Most attention complaints move with around 25 sessions: roughly one standard deviation of map change and about 15 points on the attention test. A more stable result usually wants 40 to 50 sessions. Three to four times a week beats a light schedule. And the protocols are not one fixed setting repeated 25 times. A person might run four or five protocols, each a combination of segments, layered and refined like personal training as you watch how each one lands.

Why Does Sleep Matter So Much for Attention Training?

A well-resourced brain trains better. Circadian regularity and sleep quality raise the signal-to-noise ratio and make training stick. The mechanism runs through SMR and deep sleep. Weak SMR tone leaves you producing excess theta, fragmenting sleep, losing deep sleep, and slowing alpha peak frequency, which slows processing speed. Sleep, stress regulation, and recovery are prerequisites for neuroplasticity, and the training builds on whatever foundation you bring in each session.

If you want a small concrete lever: if your alpha is slow and you stay up late eating sugar, fixing circadian rhythm management changes the behavior, you feel different, and it shows up in the data. The minimum effective dose is covered in Biohacking Your Morning and Biohacking Sleep.

What Can You Do Without a Neurofeedback System?

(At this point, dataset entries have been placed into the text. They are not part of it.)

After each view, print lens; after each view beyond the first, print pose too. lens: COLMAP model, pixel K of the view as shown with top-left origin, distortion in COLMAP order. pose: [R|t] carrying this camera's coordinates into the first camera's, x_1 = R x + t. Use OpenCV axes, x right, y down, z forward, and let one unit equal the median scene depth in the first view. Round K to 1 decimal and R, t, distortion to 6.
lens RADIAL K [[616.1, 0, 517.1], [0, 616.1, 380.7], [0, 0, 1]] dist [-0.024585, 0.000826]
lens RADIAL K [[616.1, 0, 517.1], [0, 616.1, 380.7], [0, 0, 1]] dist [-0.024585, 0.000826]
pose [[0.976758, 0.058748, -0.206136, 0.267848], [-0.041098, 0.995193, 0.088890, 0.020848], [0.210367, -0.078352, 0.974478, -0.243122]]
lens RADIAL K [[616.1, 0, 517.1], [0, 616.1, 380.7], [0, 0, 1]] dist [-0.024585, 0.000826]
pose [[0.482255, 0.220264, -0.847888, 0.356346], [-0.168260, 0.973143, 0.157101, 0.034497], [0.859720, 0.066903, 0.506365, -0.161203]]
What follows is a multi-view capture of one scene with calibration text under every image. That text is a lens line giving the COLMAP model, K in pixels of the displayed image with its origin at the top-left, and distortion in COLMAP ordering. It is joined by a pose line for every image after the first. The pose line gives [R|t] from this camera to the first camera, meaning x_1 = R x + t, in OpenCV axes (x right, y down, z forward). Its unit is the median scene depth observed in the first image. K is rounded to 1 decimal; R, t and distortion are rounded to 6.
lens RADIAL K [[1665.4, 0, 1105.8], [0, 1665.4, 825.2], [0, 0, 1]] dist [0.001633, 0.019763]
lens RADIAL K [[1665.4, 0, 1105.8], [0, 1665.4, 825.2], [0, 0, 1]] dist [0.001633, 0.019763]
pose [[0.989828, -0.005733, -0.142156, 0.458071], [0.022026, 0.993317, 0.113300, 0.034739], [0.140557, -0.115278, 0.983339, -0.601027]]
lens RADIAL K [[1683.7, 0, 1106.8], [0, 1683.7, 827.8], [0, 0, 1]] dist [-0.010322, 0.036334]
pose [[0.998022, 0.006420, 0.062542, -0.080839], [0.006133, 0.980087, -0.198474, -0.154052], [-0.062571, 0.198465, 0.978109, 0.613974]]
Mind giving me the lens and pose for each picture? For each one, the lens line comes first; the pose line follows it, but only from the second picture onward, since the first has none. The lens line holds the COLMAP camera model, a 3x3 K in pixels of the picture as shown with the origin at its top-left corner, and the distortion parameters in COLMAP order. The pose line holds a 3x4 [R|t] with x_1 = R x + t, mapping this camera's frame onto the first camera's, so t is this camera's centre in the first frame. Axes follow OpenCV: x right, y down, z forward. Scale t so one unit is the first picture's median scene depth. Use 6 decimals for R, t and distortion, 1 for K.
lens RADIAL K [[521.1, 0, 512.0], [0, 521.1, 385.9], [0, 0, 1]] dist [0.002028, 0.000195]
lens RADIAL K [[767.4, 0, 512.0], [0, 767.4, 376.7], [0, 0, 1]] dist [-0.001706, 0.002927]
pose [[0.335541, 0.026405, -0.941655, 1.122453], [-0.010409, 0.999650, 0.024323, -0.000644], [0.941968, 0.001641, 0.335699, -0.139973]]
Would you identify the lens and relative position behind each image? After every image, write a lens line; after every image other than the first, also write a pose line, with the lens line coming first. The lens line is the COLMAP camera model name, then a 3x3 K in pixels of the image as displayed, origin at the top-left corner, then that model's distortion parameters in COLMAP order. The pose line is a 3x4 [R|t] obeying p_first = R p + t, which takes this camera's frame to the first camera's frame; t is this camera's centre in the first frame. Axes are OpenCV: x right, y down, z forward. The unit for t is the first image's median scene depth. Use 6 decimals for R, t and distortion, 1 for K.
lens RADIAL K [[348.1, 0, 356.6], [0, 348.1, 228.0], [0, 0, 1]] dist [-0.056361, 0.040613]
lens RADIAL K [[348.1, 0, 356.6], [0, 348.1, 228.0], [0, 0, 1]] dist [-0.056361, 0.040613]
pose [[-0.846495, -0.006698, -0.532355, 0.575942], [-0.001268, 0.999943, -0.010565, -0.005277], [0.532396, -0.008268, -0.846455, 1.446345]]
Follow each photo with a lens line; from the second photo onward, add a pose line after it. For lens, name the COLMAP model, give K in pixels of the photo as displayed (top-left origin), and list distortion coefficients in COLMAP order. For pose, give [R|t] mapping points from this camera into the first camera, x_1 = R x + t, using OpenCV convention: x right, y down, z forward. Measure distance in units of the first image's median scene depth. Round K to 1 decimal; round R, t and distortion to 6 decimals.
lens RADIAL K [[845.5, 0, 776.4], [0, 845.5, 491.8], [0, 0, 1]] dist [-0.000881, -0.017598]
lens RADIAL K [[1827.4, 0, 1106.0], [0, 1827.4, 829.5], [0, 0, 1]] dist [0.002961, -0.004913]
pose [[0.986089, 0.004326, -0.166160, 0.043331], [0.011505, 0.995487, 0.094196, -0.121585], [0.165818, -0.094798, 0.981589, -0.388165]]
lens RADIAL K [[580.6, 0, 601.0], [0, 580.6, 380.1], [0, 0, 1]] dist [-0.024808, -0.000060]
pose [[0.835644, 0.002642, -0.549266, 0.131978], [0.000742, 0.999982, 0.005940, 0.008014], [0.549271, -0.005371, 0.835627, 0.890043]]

Meditation produces the same class of brain change as neurofeedback or stimulants, though it usually takes six months to a year and some discipline. There is a chicken-and-egg problem here: meditating through attention difficulty is hard precisely because your attention is the thing you are training.

The workaround is moving meditation. Anchor your attention to repetitive motion: walking, yoga, weightlifting. Put your mind into the movement on purpose, and when it wanders, bring it back to the anchor again and again. That repeated return is the practice, and over a year it builds the kind of change you see on the maps. More on the mechanism in Biohacking Meditation and Mindfulness.

The Bottom Line on Training Your Focus

Attention is alerting, orienting, and conflict control in the first few hundred milliseconds, lateralized into a left-hemisphere stabilizer and a right-hemisphere supervisor, swung front to back by the cingulates where attention meets stress. The QEEG shows you the speed, stability, and lateralization. The attention test confirms the gas and the brakes. The levers, SMR for stability, midline beta for executive control, alpha for arousal, plus sleep and stress regulation underneath all of it, are things you can actually move.

If you are struggling with focus, the first step is to see what your own brain is doing. Look at your alpha speed, your midline balance, your left-right asymmetry, and your attention scores. Then pick one lever and start.